Per chi si fosse posto solo ora all'ascolto su queste frequenze, precisiamo che si tratta del prosieguo di una chilometrica discussione, di cui questa è la penultima puntata.

All'estenditrice dei post su "debito e cartelle equitalia vecchia società" la preghiera di inserirli nella sezione corretta, altrimenti saremo noi a spostarli.

Dunque, vale la pena, forse, fare una piccola premessa a chiarimento. Giusto per sgombrare il campo da equivoci ed evitare di continuare a discutere di lana caprina o del sesso degli angeli.

Nelle società di persone i soci rispondono illimitatamente e solidalmente per le obbligazioni sociali, cioè per i debiti contratti nell'esercizio dell'attività sociale.

Ciò significa che per i debiti sociali i soci rispondono con tutto il patrimonio personale e non soltanto con il proprio conferimento (responsabilità illimitata), e inoltre che i creditori della società, possono rivalersi, per l'intero ammontare dei loro crediti, sul patrimonio di uno qualunque dei soci, i quali rispondono l'uno per l'altro (responsabilità solidale).

Questo tipo di responsabilità nasce dal fatto che le società di persone non sono dotate di personalità giuridica e pertanto le obbligazioni sociali si ricollegano direttamente ai soci, che sono i veri debitori.

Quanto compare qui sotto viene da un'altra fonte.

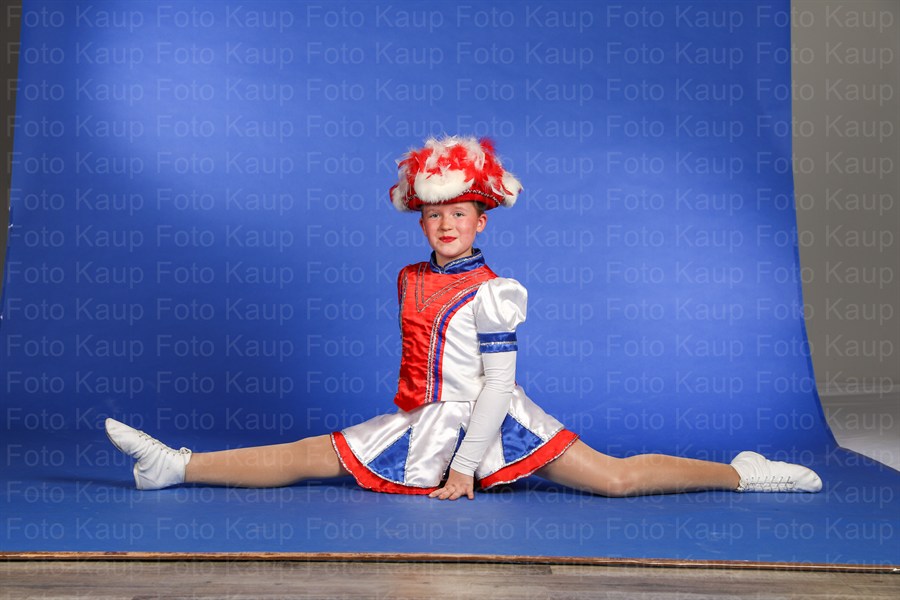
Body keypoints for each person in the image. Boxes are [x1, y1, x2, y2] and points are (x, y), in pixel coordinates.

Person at [105, 136, 822, 501]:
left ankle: (741, 474)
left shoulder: (494, 291)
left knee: (615, 481)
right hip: (423, 418)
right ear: (420, 221)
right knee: (308, 455)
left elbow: (497, 388)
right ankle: (177, 465)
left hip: (494, 420)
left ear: (482, 220)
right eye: (435, 215)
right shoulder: (410, 277)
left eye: (460, 214)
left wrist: (465, 467)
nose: (446, 225)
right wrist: (438, 442)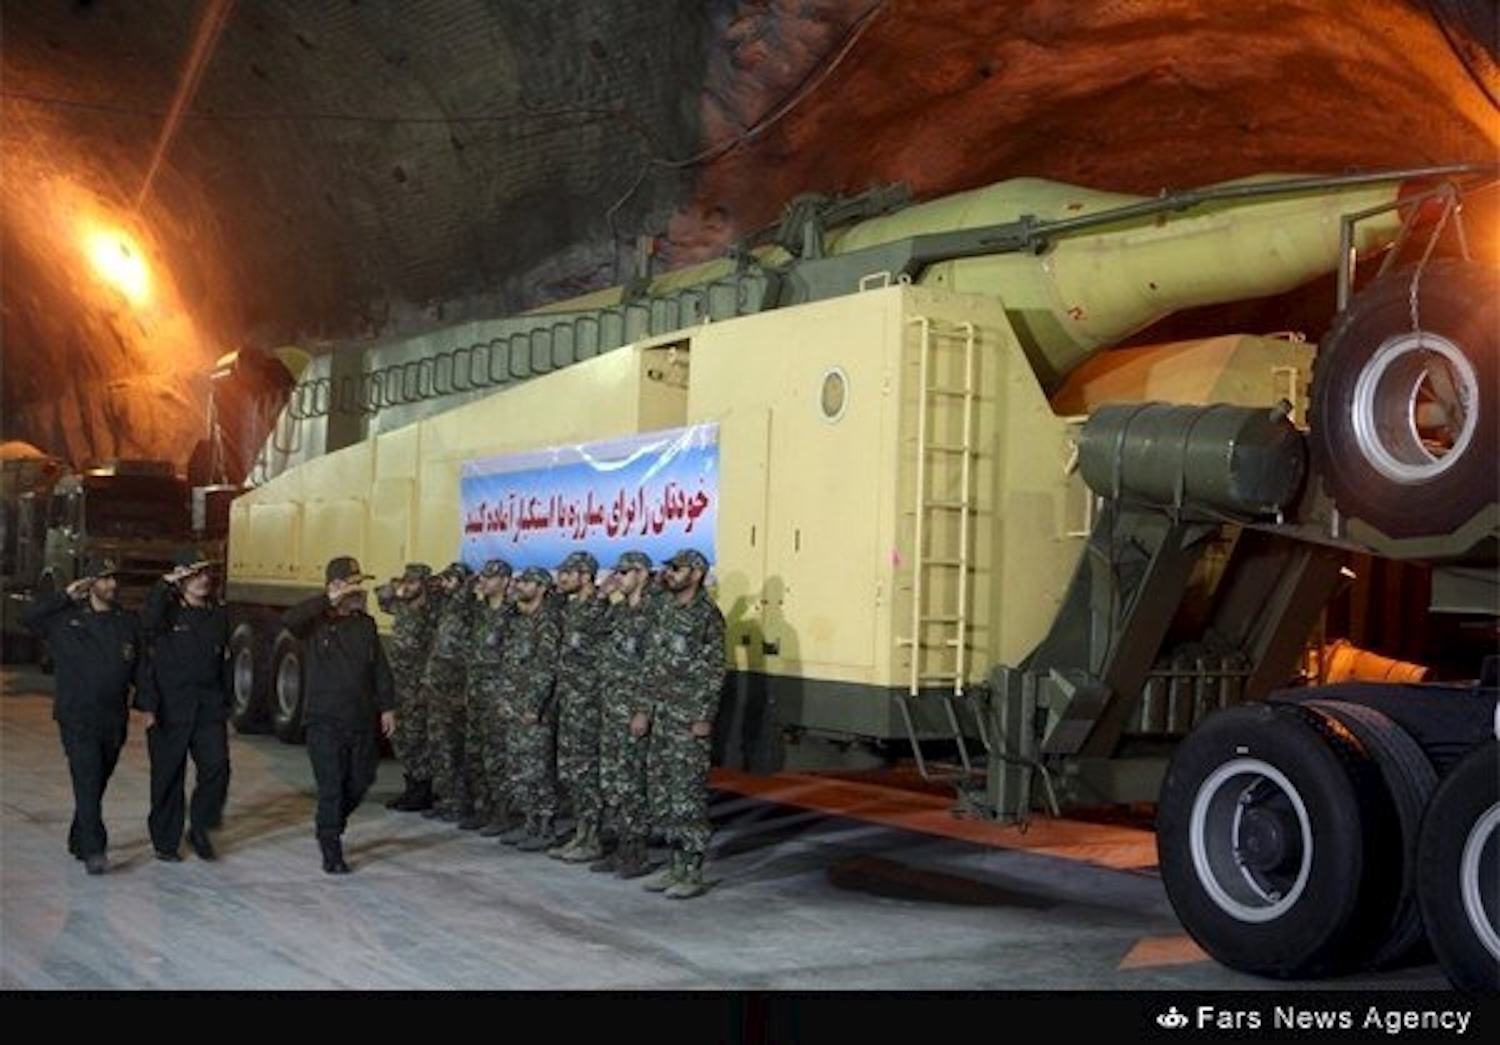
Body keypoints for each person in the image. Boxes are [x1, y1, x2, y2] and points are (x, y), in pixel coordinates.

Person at [22, 556, 141, 875]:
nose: (112, 585)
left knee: (97, 781)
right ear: (89, 584)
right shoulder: (65, 620)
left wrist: (150, 703)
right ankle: (94, 849)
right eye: (104, 579)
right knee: (87, 778)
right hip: (77, 716)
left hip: (113, 718)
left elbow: (140, 667)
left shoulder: (126, 622)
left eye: (114, 578)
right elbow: (27, 617)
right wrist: (64, 596)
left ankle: (79, 837)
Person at [280, 555, 396, 874]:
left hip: (359, 718)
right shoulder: (315, 623)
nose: (360, 590)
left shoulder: (365, 624)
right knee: (331, 785)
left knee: (361, 779)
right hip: (324, 720)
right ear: (335, 586)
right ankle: (331, 846)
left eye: (361, 584)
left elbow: (379, 669)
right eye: (353, 584)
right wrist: (326, 600)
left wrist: (387, 706)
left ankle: (330, 821)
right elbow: (289, 620)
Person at [638, 548, 726, 899]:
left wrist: (703, 715)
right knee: (663, 792)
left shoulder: (707, 616)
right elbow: (651, 666)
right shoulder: (664, 611)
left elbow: (713, 671)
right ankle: (674, 864)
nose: (670, 573)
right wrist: (643, 709)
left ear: (697, 573)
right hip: (661, 715)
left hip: (687, 719)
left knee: (687, 795)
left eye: (677, 568)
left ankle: (693, 870)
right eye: (669, 567)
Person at [135, 551, 232, 862]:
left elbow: (224, 663)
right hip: (169, 707)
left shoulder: (218, 616)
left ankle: (200, 827)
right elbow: (146, 623)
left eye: (206, 574)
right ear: (181, 579)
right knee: (168, 776)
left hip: (208, 708)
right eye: (195, 574)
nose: (203, 579)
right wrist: (165, 584)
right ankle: (165, 842)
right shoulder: (165, 613)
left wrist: (226, 703)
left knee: (217, 768)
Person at [590, 550, 658, 879]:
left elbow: (655, 668)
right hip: (610, 708)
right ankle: (617, 847)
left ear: (643, 574)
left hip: (633, 711)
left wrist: (643, 710)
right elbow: (590, 635)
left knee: (632, 783)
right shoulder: (617, 611)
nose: (619, 577)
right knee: (612, 781)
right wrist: (601, 597)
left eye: (625, 572)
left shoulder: (655, 613)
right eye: (617, 571)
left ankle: (637, 852)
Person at [548, 550, 611, 864]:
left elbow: (605, 662)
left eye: (568, 573)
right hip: (570, 702)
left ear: (585, 576)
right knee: (571, 770)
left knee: (586, 770)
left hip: (588, 704)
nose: (561, 578)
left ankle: (593, 837)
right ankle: (581, 832)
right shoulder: (572, 610)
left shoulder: (599, 611)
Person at [495, 565, 562, 851]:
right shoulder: (521, 620)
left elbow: (546, 669)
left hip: (534, 710)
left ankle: (545, 828)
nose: (519, 586)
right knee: (519, 768)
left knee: (537, 769)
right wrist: (505, 699)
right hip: (514, 705)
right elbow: (508, 663)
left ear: (542, 588)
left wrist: (534, 705)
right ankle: (529, 823)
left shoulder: (547, 623)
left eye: (526, 582)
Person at [375, 562, 439, 812]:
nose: (408, 586)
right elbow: (380, 596)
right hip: (399, 682)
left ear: (424, 585)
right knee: (400, 737)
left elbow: (436, 652)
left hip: (418, 685)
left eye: (413, 582)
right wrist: (394, 587)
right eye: (406, 581)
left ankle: (423, 790)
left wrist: (426, 684)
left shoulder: (431, 614)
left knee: (417, 738)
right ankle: (411, 786)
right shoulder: (401, 607)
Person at [422, 561, 476, 822]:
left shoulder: (466, 608)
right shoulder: (444, 607)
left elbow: (464, 596)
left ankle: (459, 801)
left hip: (454, 691)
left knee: (454, 749)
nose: (444, 584)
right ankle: (445, 798)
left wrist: (463, 584)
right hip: (437, 689)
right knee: (439, 747)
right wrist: (435, 585)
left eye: (450, 580)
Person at [464, 558, 515, 834]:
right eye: (482, 576)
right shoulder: (479, 611)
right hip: (476, 693)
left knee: (497, 757)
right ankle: (483, 808)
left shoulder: (512, 615)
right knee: (476, 754)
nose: (483, 581)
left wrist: (506, 697)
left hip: (498, 696)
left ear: (505, 582)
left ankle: (502, 813)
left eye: (490, 577)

Ed allora, non esistono cartelle esattoriali della società s.n.c.. Esistono le cartelle esattoriali di suocero e marito (padre e figlio). Le quote societarie non hanno alcun valore, se non quello per ripartirsi gli utili e nel caso specifico i debiti all'interno del sodalizio.

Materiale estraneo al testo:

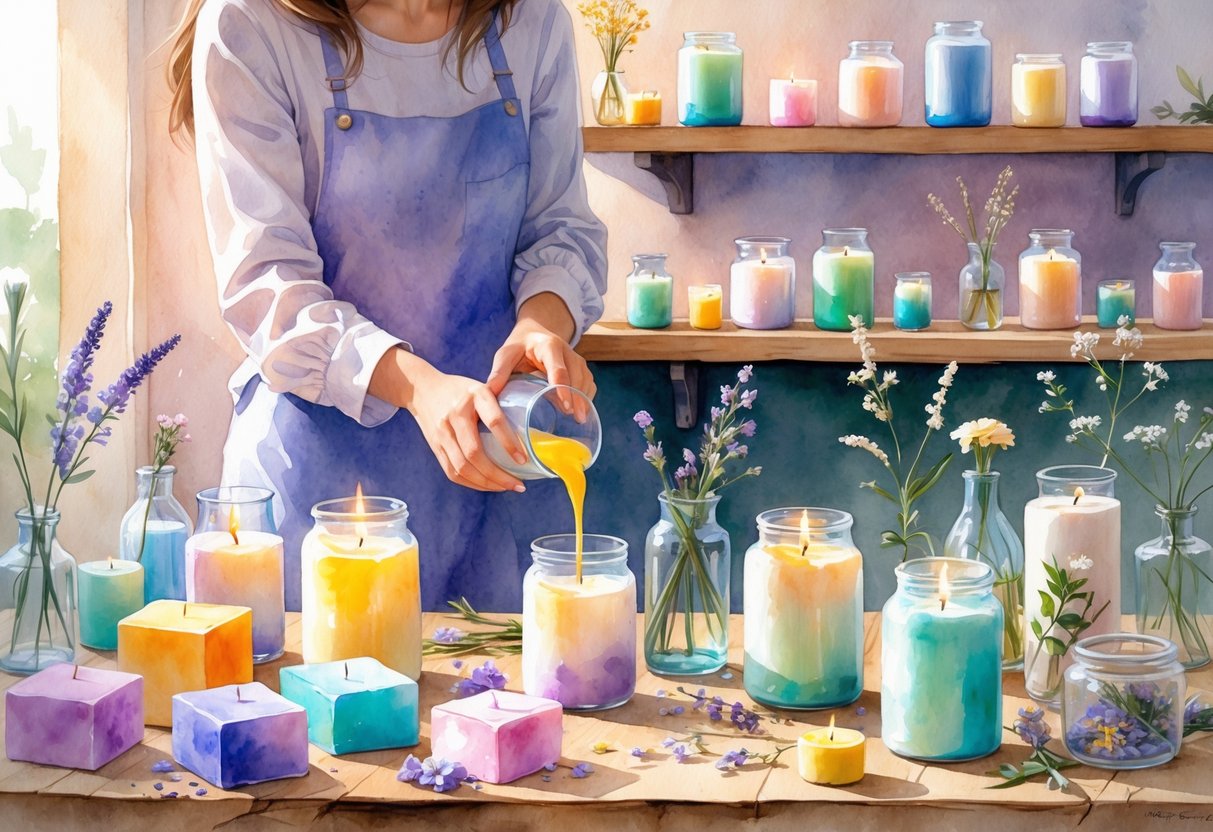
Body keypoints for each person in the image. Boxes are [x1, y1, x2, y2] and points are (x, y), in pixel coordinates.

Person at [168, 0, 607, 610]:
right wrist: (420, 388)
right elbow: (268, 284)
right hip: (316, 496)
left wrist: (541, 323)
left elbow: (560, 230)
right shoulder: (250, 25)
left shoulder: (529, 22)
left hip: (490, 476)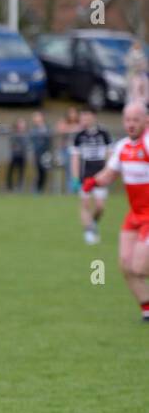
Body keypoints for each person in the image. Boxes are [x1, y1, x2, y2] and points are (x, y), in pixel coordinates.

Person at [83, 101, 149, 322]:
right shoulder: (122, 147)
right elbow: (110, 174)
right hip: (135, 214)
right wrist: (92, 182)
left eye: (136, 120)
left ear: (146, 121)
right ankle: (147, 310)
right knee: (125, 264)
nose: (131, 124)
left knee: (139, 267)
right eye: (127, 120)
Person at [69, 107, 113, 245]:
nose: (84, 119)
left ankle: (93, 223)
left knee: (100, 207)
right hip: (85, 176)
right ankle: (88, 231)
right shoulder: (79, 136)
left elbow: (110, 154)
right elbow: (75, 158)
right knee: (85, 204)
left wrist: (108, 173)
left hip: (100, 176)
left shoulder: (104, 133)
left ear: (93, 117)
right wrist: (75, 178)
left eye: (86, 116)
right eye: (82, 117)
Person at [29, 111, 52, 194]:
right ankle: (36, 189)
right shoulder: (33, 130)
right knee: (37, 172)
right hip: (37, 154)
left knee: (44, 172)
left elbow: (49, 140)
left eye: (37, 116)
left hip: (45, 153)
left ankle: (40, 189)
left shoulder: (47, 128)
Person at [6, 118, 28, 192]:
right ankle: (9, 187)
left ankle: (20, 187)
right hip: (14, 156)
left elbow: (25, 145)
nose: (21, 126)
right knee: (11, 171)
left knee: (21, 172)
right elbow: (13, 145)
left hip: (22, 156)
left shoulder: (26, 135)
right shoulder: (14, 134)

Ad Equitalia non interessa come ciò avverrà. L'esattore sceglie a chi addebitare le cartelle esattoriali e nei confronti di chi promuovere le azioni esecutive, con pignoramento ed espropriazione dei beni di proprietà dello sfortunato prescelto. Saranno poi suocero e marito (padre e figlio) a litigare su come distribuire i danni subiti in conseguenza all'azione esecutiva che sarà ricaduta sull'uno o sull'altro. Ed eventualmente, a rivolgersi al Tribunale per regolare il contenzioso.

Gli interessi dei debiti iscritti a ruolo continuano a "correre" anche dopo la notifica e fino al pagamento o alla vendita all'asta dei beni pignorati. Non ha alcun senso, allora, discutere sulle problematiche di interessi legati o meno ad una rinotifica.